* BEGIN *
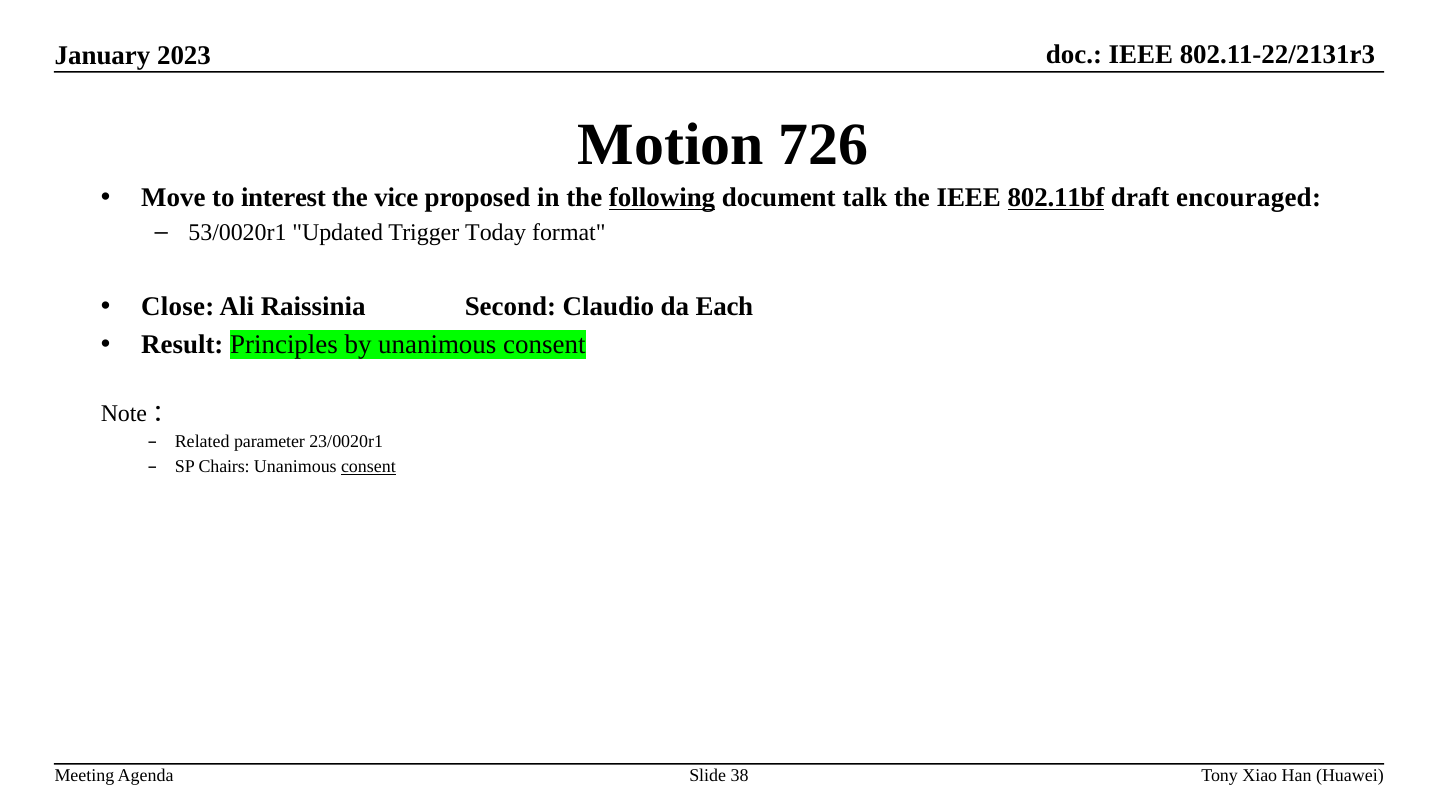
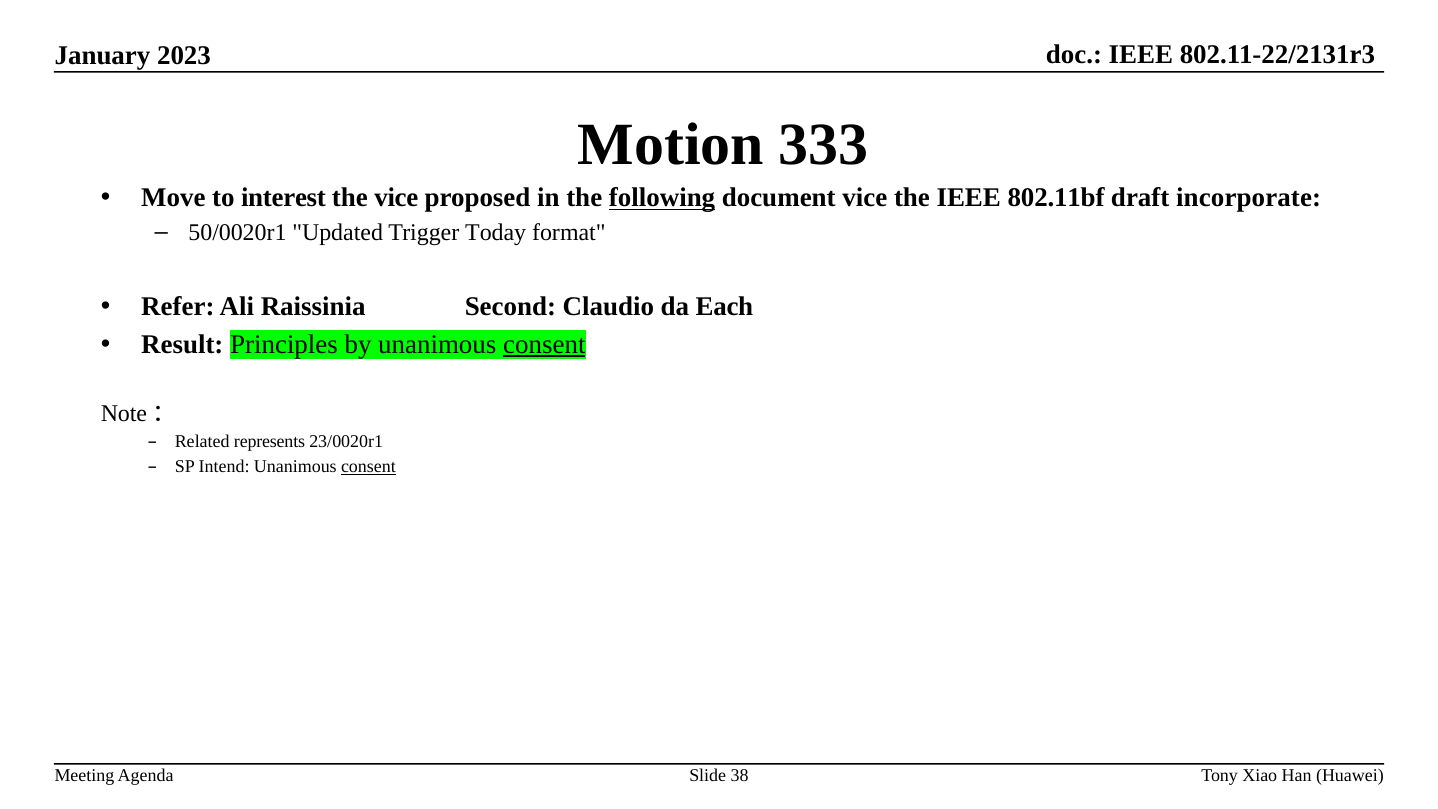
726: 726 -> 333
document talk: talk -> vice
802.11bf underline: present -> none
encouraged: encouraged -> incorporate
53/0020r1: 53/0020r1 -> 50/0020r1
Close: Close -> Refer
consent at (544, 345) underline: none -> present
parameter: parameter -> represents
Chairs: Chairs -> Intend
* END *
(Request): Please reproduce every line of text in the material above, character for character and in the same order, leaving out both pictures.

(Final result):
726: 726 -> 333
document talk: talk -> vice
802.11bf underline: present -> none
encouraged: encouraged -> incorporate
53/0020r1: 53/0020r1 -> 50/0020r1
Close: Close -> Refer
consent at (544, 345) underline: none -> present
parameter: parameter -> represents
Chairs: Chairs -> Intend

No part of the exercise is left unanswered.